Mas o mínimo sempre foi tão pequeno que a regionalização só fez remunerar miseravelmente em todo o País. Até onde era maior, era insuficiente. Isso foi corrigido, criando-se um salário mínimo único. Felizmente, como princípio, pois o valor desse mínimo nacional continuou sendo ínfimo, abaixo das necessidades a que se propunha e se propõe atender, desde a década de 40, já como mandamento constitucional. Mas, nesse capítulo do salário mínimo, a Constituição nunca pegou. O mínimo sempre esteve atado aos benefícios da Previdência Social e, porque esta sempre foi deficitária, no conceito do governo pareceu imprescindível achatá-lo. Assim, não seriam aumentados os déficits previdenciários. O governo esqueceu-se que lhe cabe zelar pelo bem-estar social e se do Tesouro se exige complementar as despesas do INSS, que o faça, pois só confirma seus deveres de gestor do Estado. A Previdência auto-sustentável é um sonho, mas não uma realidade que se deva perseguir a ferro e fogo. E se a desejamos auto-sustentável, há que se considerar que os benefícios que paga, aposentadorias e pensões, por serem o ganho de quem já trabalhou e no trabalho envelheceu, e de dependentes, não pode ser menor que o mínimo necessário para a subsistência em níveis condignos.

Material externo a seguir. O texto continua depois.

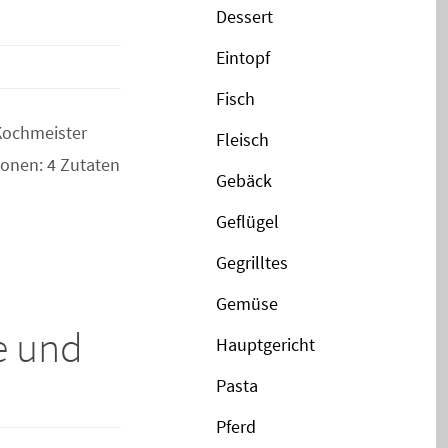
Dessert
Eintopf
Fisch
Kochmeister
Fleisch
ionen: 4 Zutaten
Gebäck
Geflügel
Gegrilltes
Gemüse
e und
Hauptgericht
Pasta
Pferd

Além do contingenciamento sofrido pelo salário mínimo atado à Previdência e às suas fragilidades, existe a amarra do orçamento da União. Nunca sobram receitas suficientes para orçar despesas adequadas para o salário mínimo.

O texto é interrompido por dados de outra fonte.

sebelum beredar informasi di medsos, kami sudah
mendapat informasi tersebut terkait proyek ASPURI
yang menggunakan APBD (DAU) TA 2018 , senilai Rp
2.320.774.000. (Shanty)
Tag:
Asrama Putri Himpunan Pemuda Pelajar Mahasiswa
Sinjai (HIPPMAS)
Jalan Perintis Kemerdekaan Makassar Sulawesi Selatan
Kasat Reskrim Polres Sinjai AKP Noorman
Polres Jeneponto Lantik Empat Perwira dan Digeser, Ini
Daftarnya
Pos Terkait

O orçamento de 2004 destina recursos que permitem a elevação do mínimo dos atuais R$ 240,00 para apenas R$ 256,00. Todos os anos esse aperto se repete, mas como o orçamento é formado por receitas que são meras previsões, mas podem ser maiores ou menores do que o estimado, e despesas que podem ser contidas, ampliadas, anuladas e, dentro de certas medidas, transferidas, sempre tem sido possível não seguir à risca o que consta da proposta orçamentária. O Congresso Nacional, mais por interesses eleitorais que por uma visão econômica do problema, tem conseguido ao longo dos anos correções mínimas, elevando a proposta governamental.

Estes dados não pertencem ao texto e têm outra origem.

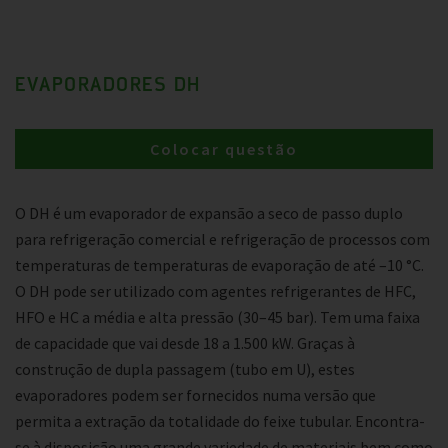
EVAPORADORES DH
Colocar questão
O DH é um evaporador de expansão a seco de passo duplo
para refrigeração comercial e refrigeração de processos com
temperaturas de temperaturas de evaporação de até –10 °C.
O DH pode ser utilizado com agentes refrigerantes de HFC,
HFO e HC a média e alta pressão (30–45 bar). Tem uma faixa
de capacidade que vai desde 18 a 1.500 kW. Graças à
construção de dupla passagem (tubo em U), estes
evaporadores podem ser fornecidos numa versão que
permita a extração da totalidade do feixe tubular. Encontra-
se à disposição uma grande variedade de materiais bem como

No Dia do Trabalho deverá entrar em vigor um novo salário mínimo. O atual está em apenas R$ 240,00. O próprio governo Lula manifesta seu desejo de decretar um mínimo acima da inflação, ou seja, com ganhos reais. Fala-se na possibilidade máxima de R$ 275,00. Uma política de se aplaudir. Mas, para que o salário mínimo chegue a preencher sua destinação constitucional, ainda temos de esperar muitos anos, repetindo reajustes bem acima da inflação.